(Questions to answer):
**a.** From the Perl newsgroup post, transcribe the passage starting with "In article <229@carssdf.UUCP>" and going on through "o is unnecessary.)".
**b.** In the Perl newsgroup post, what does the original poster say removing the vowels, spaces, and double letters is meant to build toward?

(Excerpted text):
**********

Path: utzoo!utgpu!jarvis.csri.toronto.edu!mailrus!tut.cis.ohio-state.edu!cs.utexas.edu!samsung!usc!henry.jpl.nasa.gov!elroy.jpl.nasa.gov!jpl-devvax!lwall
From: lwall@jpl-devvax.JPL.NASA.GOV (Larry Wall)
Newsgroups: comp.lang.perl
Subject: Re: need perl help
Message-ID: <6723@jpl-devvax.JPL.NASA.GOV>
Date: 4 Jan 90 02:12:13 GMT
References: <229@carssdf.UUCP>
Reply-To: lwall@jpl-devvax.JPL.NASA.GOV (Larry Wall)
Organization: Jet Propulsion Laboratory, Pasadena, CA
Lines: 40

In article <229@carssdf.UUCP> usenet@carssdf.UUCP (UseNet Id.) writes:
: I would like to remove pairs of a letter from a string.  After I remove
: spaces & vowels, something like this:
:   $a =~ tr/AEIOU/     /;
:   $a =~ s/ //og;

(The o is unnecessary.)

: I then would like to remove double letters something like
:      wizzard  -->  wizard
: This all goes toward building a key to compare names, addresses, etc... to
: eliminate duplicates.

**********

(Records supplied):
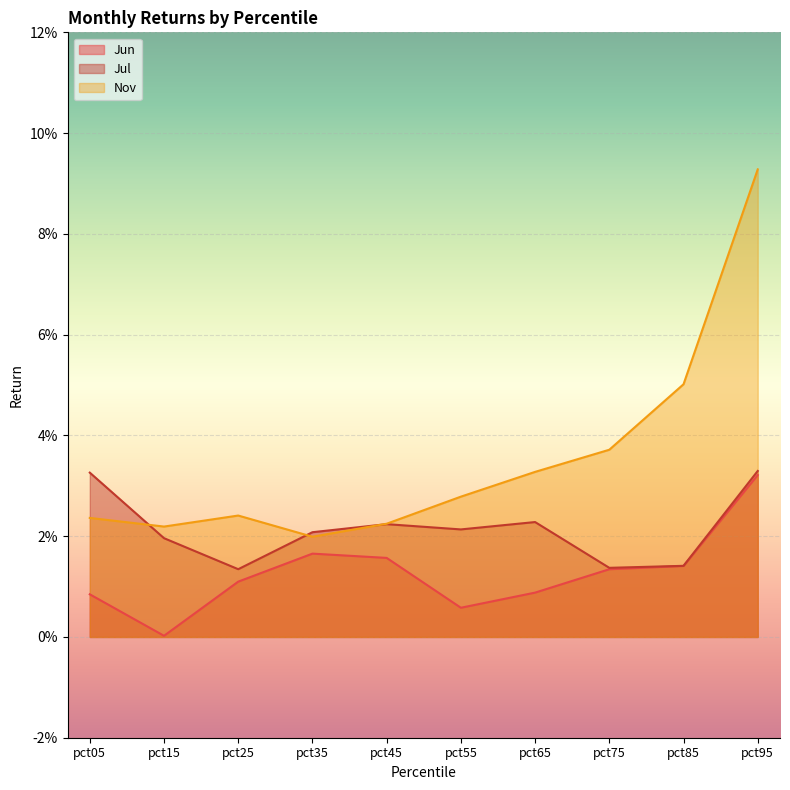

At which label does Nov reach its peak?

pct95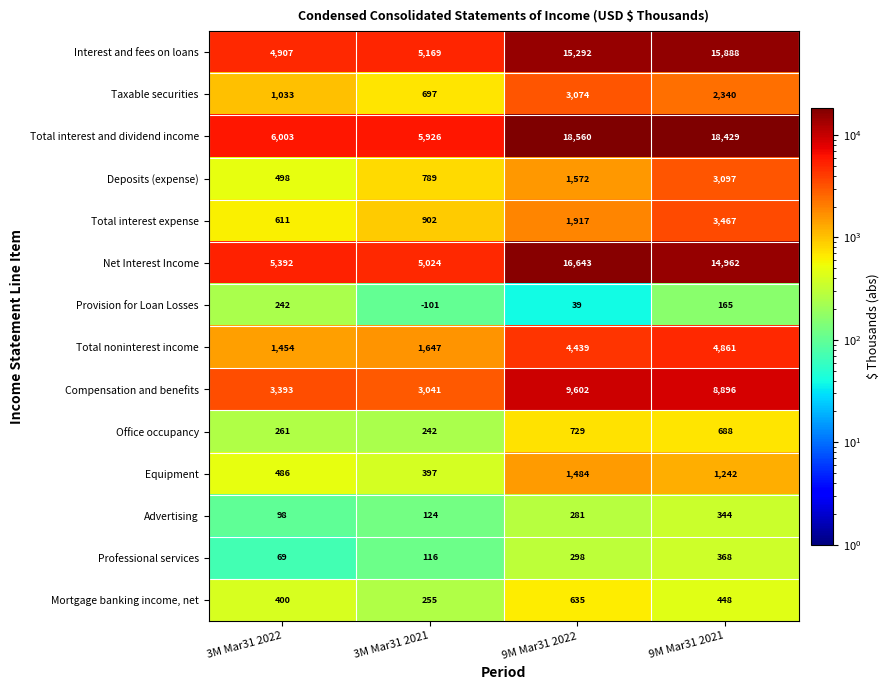

List the labels in order of Equipment value, largest first.

9M Mar31 2022, 9M Mar31 2021, 3M Mar31 2022, 3M Mar31 2021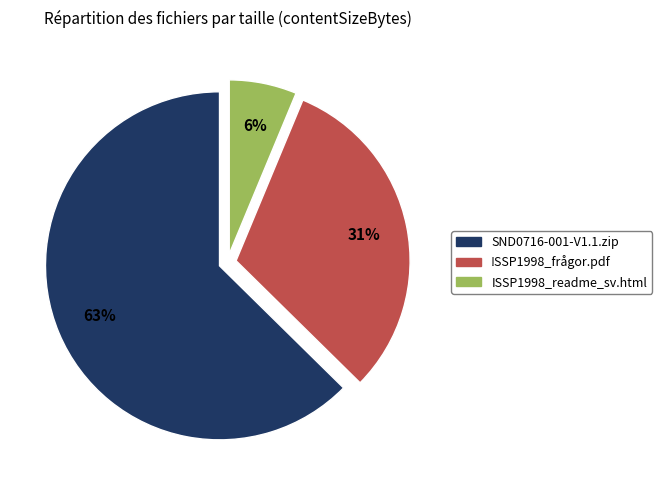

To the nearest percent, what is the combined percentage of !SSP1998_frågor.pdf and ISSP1998_readme_sv.html?

37%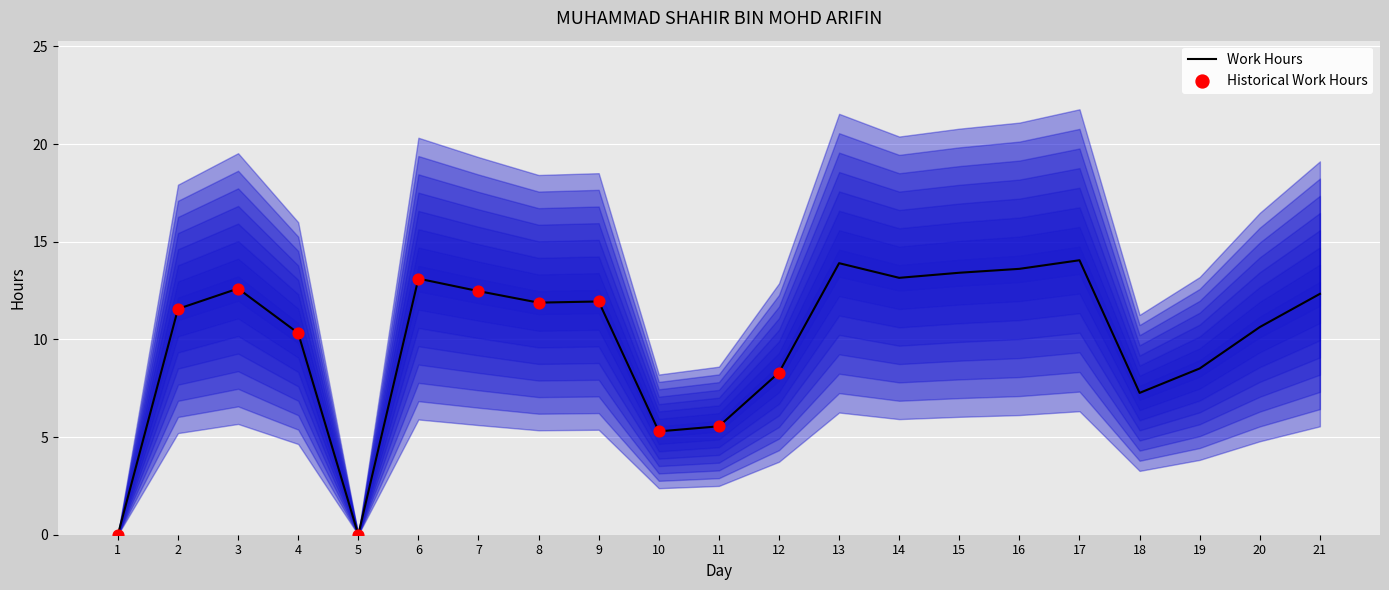

What is the ratio of the value at 4 to the value at 7?

0.8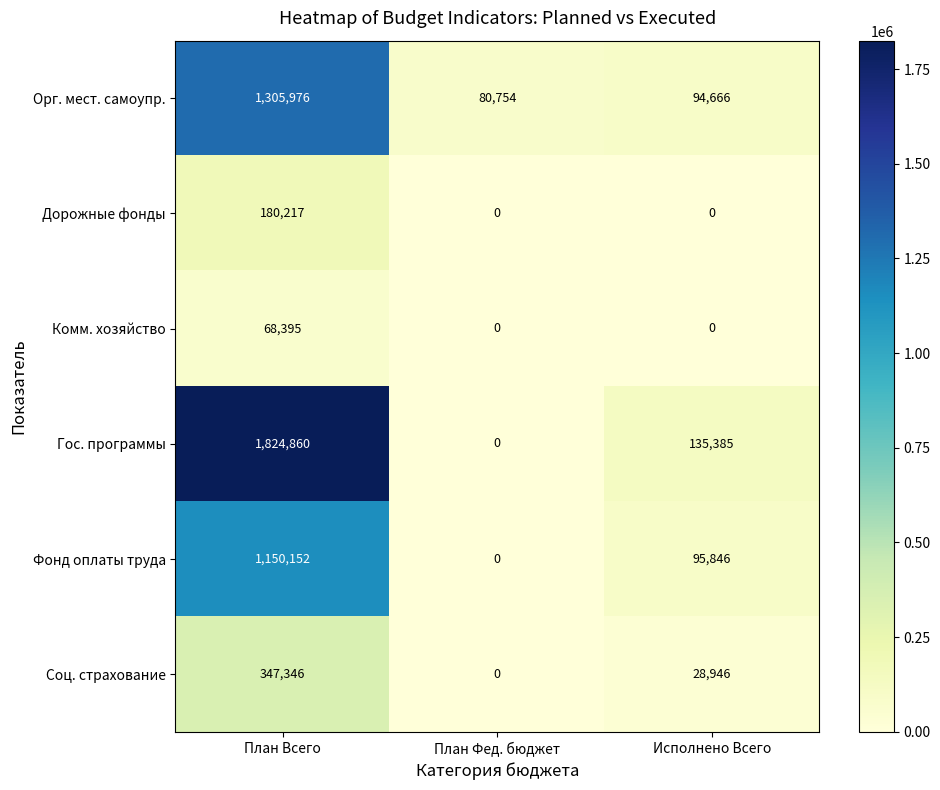

The value of Дорожные фонды at План Фед. бюджет is -118753. True or false?

False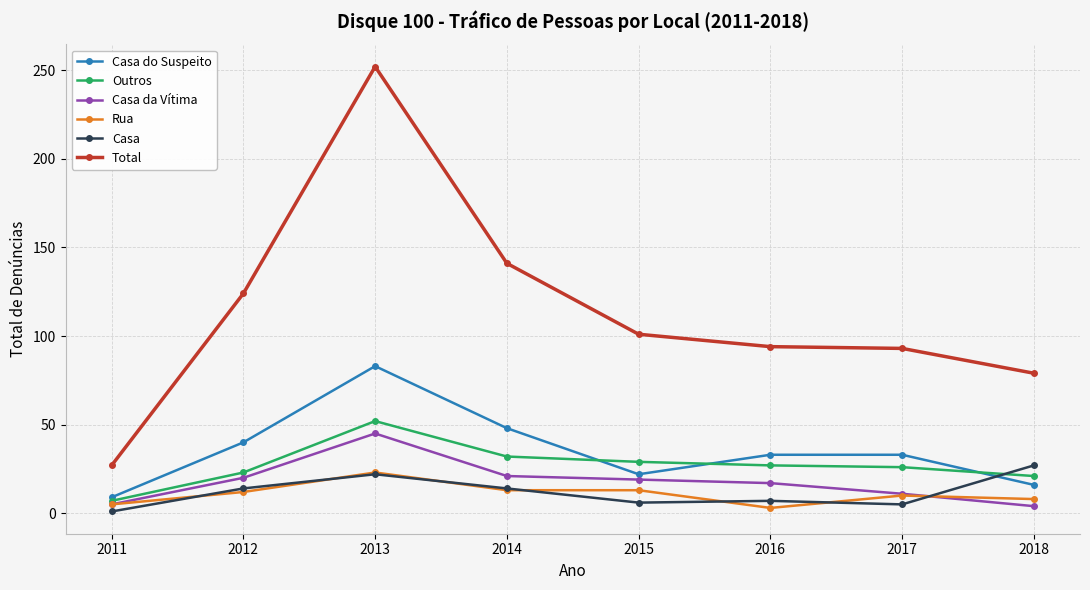

At which category does Outros reach its first local peak?

2013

**********

(Per-task answers):
**a.**
In article <229@carssdf.UUCP> usenet@carssdf.UUCP (UseNet Id.) writes:
: I would like to remove pairs of a letter from a string.  After I remove
: spaces & vowels, something like this:
:   $a =~ tr/AEIOU/     /;
:   $a =~ s/ //og;

(The o is unnecessary.)

**b.** Building a key to compare names, addresses, and similar data in order to eliminate duplicates.